The problem: Please restate verbatim the lines that open the listing below, ending with the line in which "adapter is not" occurs.

START Task input

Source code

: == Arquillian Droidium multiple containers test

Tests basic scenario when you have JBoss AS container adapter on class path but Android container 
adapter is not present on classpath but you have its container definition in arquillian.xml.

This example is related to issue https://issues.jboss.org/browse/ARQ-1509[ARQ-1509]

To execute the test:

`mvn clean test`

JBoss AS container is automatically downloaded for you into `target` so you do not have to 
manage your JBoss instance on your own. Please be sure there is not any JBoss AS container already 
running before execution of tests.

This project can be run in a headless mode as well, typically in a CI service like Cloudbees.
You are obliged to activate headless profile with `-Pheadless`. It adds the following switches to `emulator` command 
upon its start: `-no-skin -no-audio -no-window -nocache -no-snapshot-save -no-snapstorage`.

END Task input

Exercise output:
Source code

: == Arquillian Droidium multiple containers test

Tests basic scenario when you have JBoss AS container adapter on class path but Android container 
adapter is not present on classpath but you have its container definition in arquillian.xml.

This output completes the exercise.